§ DESCRIPTION OF THE TASK
Edit the listing below by replacing "Tlač" with "Vytlačiť" wherever it appears, and write out all the lines with nothing else changed. Leave the pictures out of your answer.

***** DATA TO PROCESS *****

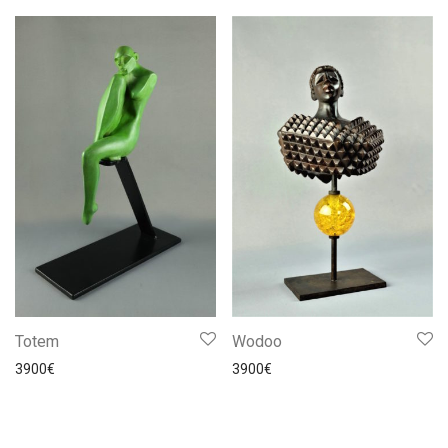
Totem
Wodoo
3900
€
3900
€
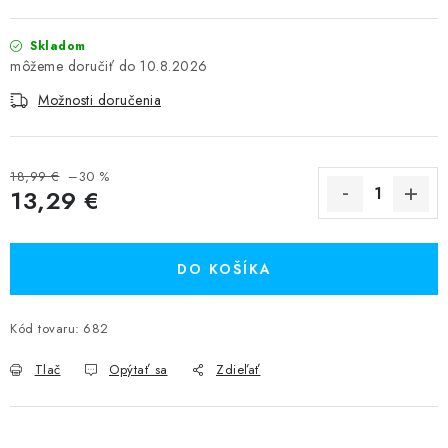
Skladom
10.8.2026
Možnosti doručenia
18,99 €
–30 %
13,29 €
Jednotková cena:
DO KOŠÍKA
Kód tovaru:
682
Tlač
Opýtať sa
Zdieľať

*****

§ WRITTEN REPLY
Totem
Wodoo
3900
€
3900
€
Skladom
10.8.2026
Možnosti doručenia
18,99 €
–30 %
13,29 €
Jednotková cena:
DO KOŠÍKA
Kód tovaru:
682
Vytlačiť
Opýtať sa
Zdieľať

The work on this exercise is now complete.